> WORK TO COMPLETE
Pull out every one of the records below and reproduce each line verbatim.

##### RECORDS PROVIDED #####

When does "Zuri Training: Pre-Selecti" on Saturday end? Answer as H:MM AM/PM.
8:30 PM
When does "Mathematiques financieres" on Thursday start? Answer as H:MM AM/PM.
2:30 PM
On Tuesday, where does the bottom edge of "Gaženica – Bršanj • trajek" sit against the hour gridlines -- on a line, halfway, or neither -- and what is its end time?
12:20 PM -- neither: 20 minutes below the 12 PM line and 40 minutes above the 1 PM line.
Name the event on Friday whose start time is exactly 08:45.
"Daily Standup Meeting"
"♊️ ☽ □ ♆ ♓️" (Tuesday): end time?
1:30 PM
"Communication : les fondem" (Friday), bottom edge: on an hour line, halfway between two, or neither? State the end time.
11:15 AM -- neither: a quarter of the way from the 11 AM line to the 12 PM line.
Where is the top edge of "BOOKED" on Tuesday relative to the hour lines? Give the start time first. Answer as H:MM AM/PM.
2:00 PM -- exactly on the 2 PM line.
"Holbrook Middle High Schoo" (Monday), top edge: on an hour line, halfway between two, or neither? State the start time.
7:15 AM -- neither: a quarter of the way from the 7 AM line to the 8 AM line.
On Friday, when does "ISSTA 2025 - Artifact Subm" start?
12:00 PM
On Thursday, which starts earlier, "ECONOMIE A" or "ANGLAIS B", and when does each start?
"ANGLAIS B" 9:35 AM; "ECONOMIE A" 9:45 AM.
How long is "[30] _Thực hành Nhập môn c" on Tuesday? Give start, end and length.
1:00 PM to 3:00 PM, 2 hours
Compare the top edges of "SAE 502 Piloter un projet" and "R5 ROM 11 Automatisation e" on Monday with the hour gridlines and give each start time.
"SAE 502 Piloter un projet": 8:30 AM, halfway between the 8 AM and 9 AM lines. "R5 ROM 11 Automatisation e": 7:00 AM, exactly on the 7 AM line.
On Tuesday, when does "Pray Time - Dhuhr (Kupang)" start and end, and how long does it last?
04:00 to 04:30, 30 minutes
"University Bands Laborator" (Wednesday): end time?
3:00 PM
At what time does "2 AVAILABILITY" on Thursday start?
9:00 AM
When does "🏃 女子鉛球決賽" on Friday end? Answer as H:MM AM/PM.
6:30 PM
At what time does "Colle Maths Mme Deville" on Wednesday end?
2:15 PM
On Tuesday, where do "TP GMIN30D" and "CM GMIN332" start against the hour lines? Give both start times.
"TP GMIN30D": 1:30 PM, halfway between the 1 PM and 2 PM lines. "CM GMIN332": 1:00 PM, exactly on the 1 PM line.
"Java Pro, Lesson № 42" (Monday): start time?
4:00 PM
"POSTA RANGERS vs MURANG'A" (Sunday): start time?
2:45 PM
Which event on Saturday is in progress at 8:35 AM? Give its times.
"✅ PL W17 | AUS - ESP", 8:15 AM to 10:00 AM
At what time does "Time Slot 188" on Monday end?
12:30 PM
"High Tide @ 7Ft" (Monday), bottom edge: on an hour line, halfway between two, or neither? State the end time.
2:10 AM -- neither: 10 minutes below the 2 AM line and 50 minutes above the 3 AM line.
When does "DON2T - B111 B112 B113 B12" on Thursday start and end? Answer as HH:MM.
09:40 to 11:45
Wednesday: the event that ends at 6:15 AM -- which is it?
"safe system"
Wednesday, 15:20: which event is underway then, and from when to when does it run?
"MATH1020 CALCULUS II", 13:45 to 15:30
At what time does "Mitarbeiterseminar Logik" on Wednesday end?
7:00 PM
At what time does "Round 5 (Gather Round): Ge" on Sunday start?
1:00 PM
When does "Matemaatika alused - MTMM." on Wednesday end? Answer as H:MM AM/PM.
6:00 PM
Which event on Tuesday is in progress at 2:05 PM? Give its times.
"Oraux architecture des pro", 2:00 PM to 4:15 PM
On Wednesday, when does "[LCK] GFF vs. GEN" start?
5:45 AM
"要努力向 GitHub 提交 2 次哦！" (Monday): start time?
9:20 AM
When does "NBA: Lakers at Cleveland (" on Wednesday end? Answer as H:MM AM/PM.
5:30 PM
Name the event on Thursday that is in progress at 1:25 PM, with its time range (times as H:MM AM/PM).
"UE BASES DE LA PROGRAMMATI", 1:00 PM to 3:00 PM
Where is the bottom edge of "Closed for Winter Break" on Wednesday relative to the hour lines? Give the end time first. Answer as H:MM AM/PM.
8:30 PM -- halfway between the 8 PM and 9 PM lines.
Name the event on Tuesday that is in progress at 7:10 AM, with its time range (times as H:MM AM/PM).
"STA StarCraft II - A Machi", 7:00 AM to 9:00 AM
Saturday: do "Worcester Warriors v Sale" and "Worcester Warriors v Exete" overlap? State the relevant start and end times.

#####

> EXERCISE ANSWER
When does "Zuri Training: Pre-Selecti" on Saturday end? Answer as H:MM AM/PM.
8:30 PM
When does "Mathematiques financieres" on Thursday start? Answer as H:MM AM/PM.
2:30 PM
On Tuesday, where does the bottom edge of "Gaženica – Bršanj • trajek" sit against the hour gridlines -- on a line, halfway, or neither -- and what is its end time?
12:20 PM -- neither: 20 minutes below the 12 PM line and 40 minutes above the 1 PM line.
Name the event on Friday whose start time is exactly 08:45.
"Daily Standup Meeting"
"♊️ ☽ □ ♆ ♓️" (Tuesday): end time?
1:30 PM
"Communication : les fondem" (Friday), bottom edge: on an hour line, halfway between two, or neither? State the end time.
11:15 AM -- neither: a quarter of the way from the 11 AM line to the 12 PM line.
Where is the top edge of "BOOKED" on Tuesday relative to the hour lines? Give the start time first. Answer as H:MM AM/PM.
2:00 PM -- exactly on the 2 PM line.
"Holbrook Middle High Schoo" (Monday), top edge: on an hour line, halfway between two, or neither? State the start time.
7:15 AM -- neither: a quarter of the way from the 7 AM line to the 8 AM line.
On Friday, when does "ISSTA 2025 - Artifact Subm" start?
12:00 PM
On Thursday, which starts earlier, "ECONOMIE A" or "ANGLAIS B", and when does each start?
"ANGLAIS B" 9:35 AM; "ECONOMIE A" 9:45 AM.
How long is "[30] _Thực hành Nhập môn c" on Tuesday? Give start, end and length.
1:00 PM to 3:00 PM, 2 hours
Compare the top edges of "SAE 502 Piloter un projet" and "R5 ROM 11 Automatisation e" on Monday with the hour gridlines and give each start time.
"SAE 502 Piloter un projet": 8:30 AM, halfway between the 8 AM and 9 AM lines. "R5 ROM 11 Automatisation e": 7:00 AM, exactly on the 7 AM line.
On Tuesday, when does "Pray Time - Dhuhr (Kupang)" start and end, and how long does it last?
04:00 to 04:30, 30 minutes
"University Bands Laborator" (Wednesday): end time?
3:00 PM
At what time does "2 AVAILABILITY" on Thursday start?
9:00 AM
When does "🏃 女子鉛球決賽" on Friday end? Answer as H:MM AM/PM.
6:30 PM
At what time does "Colle Maths Mme Deville" on Wednesday end?
2:15 PM
On Tuesday, where do "TP GMIN30D" and "CM GMIN332" start against the hour lines? Give both start times.
"TP GMIN30D": 1:30 PM, halfway between the 1 PM and 2 PM lines. "CM GMIN332": 1:00 PM, exactly on the 1 PM line.
"Java Pro, Lesson № 42" (Monday): start time?
4:00 PM
"POSTA RANGERS vs MURANG'A" (Sunday): start time?
2:45 PM
Which event on Saturday is in progress at 8:35 AM? Give its times.
"✅ PL W17 | AUS - ESP", 8:15 AM to 10:00 AM
At what time does "Time Slot 188" on Monday end?
12:30 PM
"High Tide @ 7Ft" (Monday), bottom edge: on an hour line, halfway between two, or neither? State the end time.
2:10 AM -- neither: 10 minutes below the 2 AM line and 50 minutes above the 3 AM line.
When does "DON2T - B111 B112 B113 B12" on Thursday start and end? Answer as HH:MM.
09:40 to 11:45
Wednesday: the event that ends at 6:15 AM -- which is it?
"safe system"
Wednesday, 15:20: which event is underway then, and from when to when does it run?
"MATH1020 CALCULUS II", 13:45 to 15:30
At what time does "Mitarbeiterseminar Logik" on Wednesday end?
7:00 PM
At what time does "Round 5 (Gather Round): Ge" on Sunday start?
1:00 PM
When does "Matemaatika alused - MTMM." on Wednesday end? Answer as H:MM AM/PM.
6:00 PM
Which event on Tuesday is in progress at 2:05 PM? Give its times.
"Oraux architecture des pro", 2:00 PM to 4:15 PM
On Wednesday, when does "[LCK] GFF vs. GEN" start?
5:45 AM
"要努力向 GitHub 提交 2 次哦！" (Monday): start time?
9:20 AM
When does "NBA: Lakers at Cleveland (" on Wednesday end? Answer as H:MM AM/PM.
5:30 PM
Name the event on Thursday that is in progress at 1:25 PM, with its time range (times as H:MM AM/PM).
"UE BASES DE LA PROGRAMMATI", 1:00 PM to 3:00 PM
Where is the bottom edge of "Closed for Winter Break" on Wednesday relative to the hour lines? Give the end time first. Answer as H:MM AM/PM.
8:30 PM -- halfway between the 8 PM and 9 PM lines.
Name the event on Tuesday that is in progress at 7:10 AM, with its time range (times as H:MM AM/PM).
"STA StarCraft II - A Machi", 7:00 AM to 9:00 AM
Saturday: do "Worcester Warriors v Sale" and "Worcester Warriors v Exete" overlap? State the relevant start and end times.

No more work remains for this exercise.